Friday February 3, 2023

Real, Not Rhetoric

There are 769, or roughly 25 percent of the 3100 bills filed this legislative session that relate to education in some form or fashion. Many are so divisive in nature that they will hopefully not see their way out of committee and onto either the House or Senate floors. Education needs legislators who will champion policy that moves our kids, and our state forward.

A lot of the headlines and media attention has been focused on these divisive bills, which is worthwhile because it shines a light on the potential of some of this legislation. As the legislative process play out, it will become more and more important to also focus on the legislation that isn’t garnering the headlines, but can play a real role in our public education system.

On the House side, there are bills focused on funding literacy instructional teams (HB 2672) and optional career-readiness assessments (HB2673) by Representative Rhonda Baker. Representative Baker has also authored bills to create a task force to study and make recommendations to modernize state graduation requirements (HB2675) and one that would modify computer science curriculum (HB2674). She also has a bill adding definition for English Language Learners (HB2677).

Rep. Charles McCall has authored bills regarding school transfers (HB1936) and permission for private school students to enroll in public school part-time (HB1937).

On the Senate side, Senator Pugh’s plan has a number of bills supporting teachers, including a multi-level pay raise (SB482) and paid maternity leave (SB364). There is also a bill for creation of an Oklahoma Teacher Corps, which is a grow your own program for our high school students wishing to become teachers in our state (SB529), and a mentorship program which pays stipends for mentors of new teachers (SB522).

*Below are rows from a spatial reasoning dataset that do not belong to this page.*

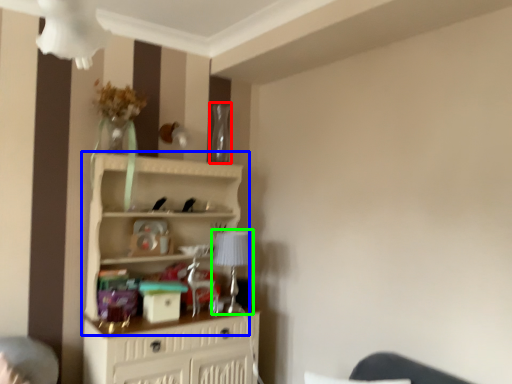
Question: Which object is the farthest from glass vase (highlighted by a red box)? Choose among these: shelf (highlighted by a blue box) or table lamp (highlighted by a green box).

Choices:
 (A) shelf
 (B) table lamp

Answer: (B)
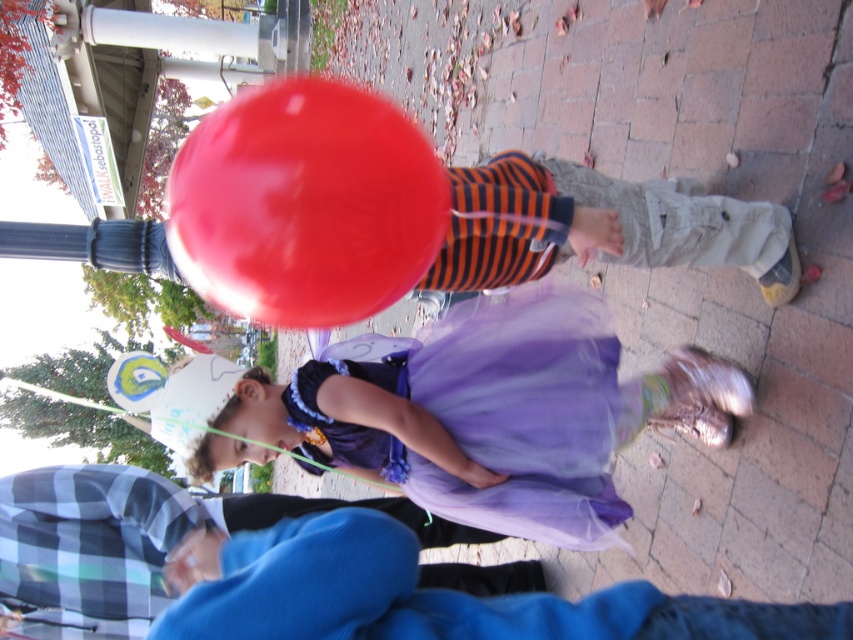
Question: Does purple tulle dress at center come in front of striped fabric pants at center?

Senator Pugh’s plan also includes a bill on reading proficiency(SB527), as well as changes to the A-F report card (SB531). There is a bill to change the funding formula ad valorem dollars to account for previous year actuals and not projected (SB359). There is also a bill to change graduation credits to increase STEM preparedness (SB520) and one to combine the virtual charter school board and charter school board that also adds stricter accounting requirements, financial controls and reporting criteria, among other items (SB516).

This is just a snapshot of the serious work being done by our legislators. Whether we agree with them or not, we should applaud them. As the citizens who voted them into office we do have a continuing role to play by letting them know what we think as these pieces of legislation move through the process. We certainly need to let our voices be heard about the divisive and negative pieces of legislation. But, we must also continue to pay attention to the real, and not just the rhetoric.